[[ Records supplied open ]]

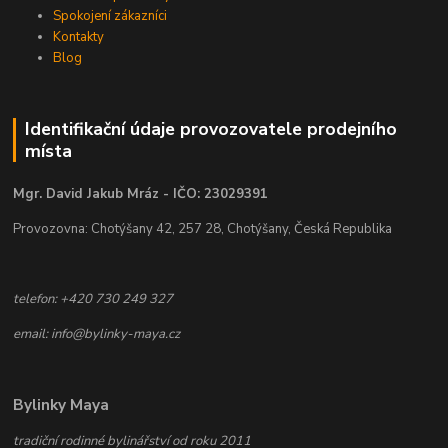
Spokojení zákazníci
Kontakty
Blog
Identifikační údaje provozovatele prodejního
místa
Mgr. David Jakub Mráz - IČO: 23029391
Provozovna: Chotýšany 42, 257 28, Chotýšany, Česká Republika
telefon: +420 730 249 327
email: info@bylinky-maya.cz
Bylinky Maya
tradiční rodinné bylinářství od roku 2011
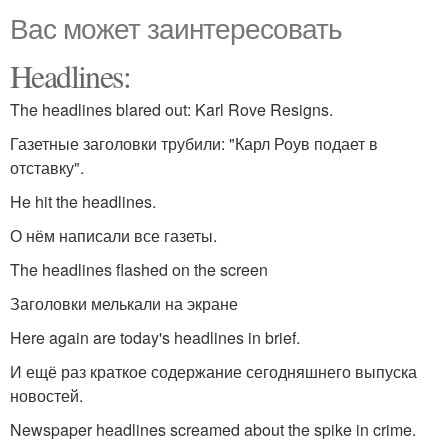
Вас может заинтересовать
Headlines:
The headlines blared out: Karl Rove Resigns.
Газетные заголовки трубили: "Карл Роув подает в
отставку".
He hit the headlines.
О нём написали все газеты.
The headlines flashed on the screen
Заголовки мелькали на экране
Here again are today's headlines in brief.
И ещё раз краткое содержание сегодняшнего выпуска
новостей.
Newspaper headlines screamed about the spike in crime.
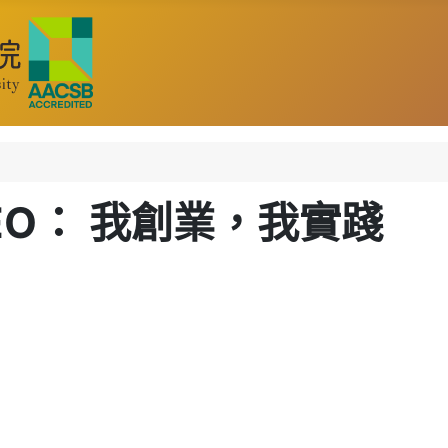
O： 我創業，我實踐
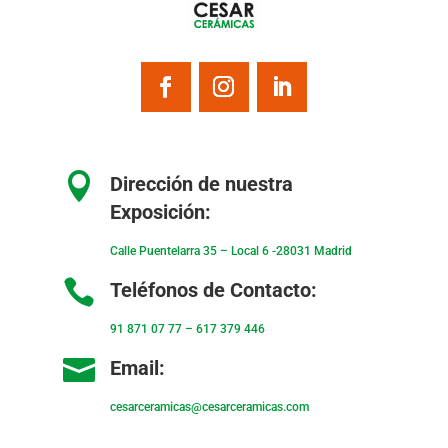

Dirección de nuestra
Exposición:
Calle Puentelarra 35 – Local 6 -28031 Madrid

Teléfonos de Contacto:
91 871 07 77
–
617 379 446

Email:
cesarceramicas@cesarceramicas.com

[[ Records supplied closed ]]

## What the task asks
Begin at the first line of the records. Print every line through the one containing "Заголовки мелькали на экране" exactly, but skip the pictures.

## Solution to this problem
Spokojení zákazníci
Kontakty
Blog
Identifikační údaje provozovatele prodejního
místa
Mgr. David Jakub Mráz - IČO: 23029391
Provozovna: Chotýšany 42, 257 28, Chotýšany, Česká Republika
telefon: +420 730 249 327
email: info@bylinky-maya.cz
Bylinky Maya
tradiční rodinné bylinářství od roku 2011
Вас может заинтересовать
Headlines:
The headlines blared out: Karl Rove Resigns.
Газетные заголовки трубили: "Карл Роув подает в
отставку".
He hit the headlines.
О нём написали все газеты.
The headlines flashed on the screen
Заголовки мелькали на экране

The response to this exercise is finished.